Cameroon has bowed to pressure from truckers and is dismantling illegal roadblocks and check points from the country's port city of Douala to the Chadian capital of N’Djamena. For more than a week, truckers refused to drive the route because of extortion at the checkpoints. Drivers have resumed full activity now that officials are listening to their complaints.
Cameroonian truck driver Ngaibai Bassirou drives his semi-trailer carrying building material out of the Ngaoundere truck stop in northern Cameroon on his way to the Chadian capital.
Ngaibai said after grounding his truck for 10 days he and 90 other truck drivers decided to resume deliveries because authorities in Cameroon are dismantling some of the illegal check points that extort money from him and his peers.
He said what made them very angry and stop transporting only basic goods like food and medication to Ndjamena was that they were spending up to $500 to pay their way through the many Illegal check points between Douala and Ndjamena and a similar amount on their way back.
Bassirou said truckers were surprised that after complaining to the government several times last year, the number of check points increased, and the money collected from truckers skyrocketed.
The truckers began their protest on January 2.
Aashir Issa, vice president of Chad's National Trade Union of Truck Drivers, said Cameroon should not only dismantle the illegal check posts but should also make sure people who create such posts are punished.
He said the government should make sure the police, gendarmes and customs officers who mounted the illegal check points answer charges in courts of law. He said the dismantling of 15 unauthorized control posts in a distance of 70 kilometers within 12 hours indicates how truck drivers were severely exploited and that they are ready to indicate to the governor so many other illegal check points where transporters are harassed to give money without receipts.
Kildadi Tagueke Boukar, governor of Cameroon’s Adamawa region, where Ngaoundere is found, supervised the clearing of the check points. He said some of them were created by Cameroon security services for what they described as strategic reasons, but that such reasons cannot undermine a decision taken by Cameroon and Chad to regulate transport between the two countries.
In January of last year, Chad and the Central African Republic dispatched senior customs officials to Cameroon to look into the problem of the illegal checkpoints.

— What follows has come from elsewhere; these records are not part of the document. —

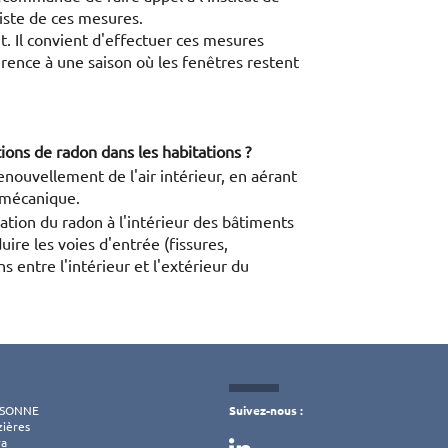
liste de ces mesures.
t. Il convient d'effectuer ces mesures
rence à une saison où les fenêtres restent
ons de radon dans les habitations ?
enouvellement de l'air intérieur, en aérant
n mécanique.
ation du radon à l'intérieur des bâtiments
uire les voies d'entrée (fissures,
ns entre l'intérieur et l'extérieur du
SSONNE
Suivez-nous :
zières
ra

Chad and C.A.R. businesses threatened to start importing and exporting goods through Cotonou in Benin, although Douala is the nearest ocean gateway for the landlocked countries.
In March 2019, the transport ministers of Cameroon and Chad signed an agreement recognizing only one security check point on the road between Douala and Ndjamena.
Cameroon’s ministry of transport said it has reduced the number of check points along the road by 75 percent, and officials have promised to dismantle the rest.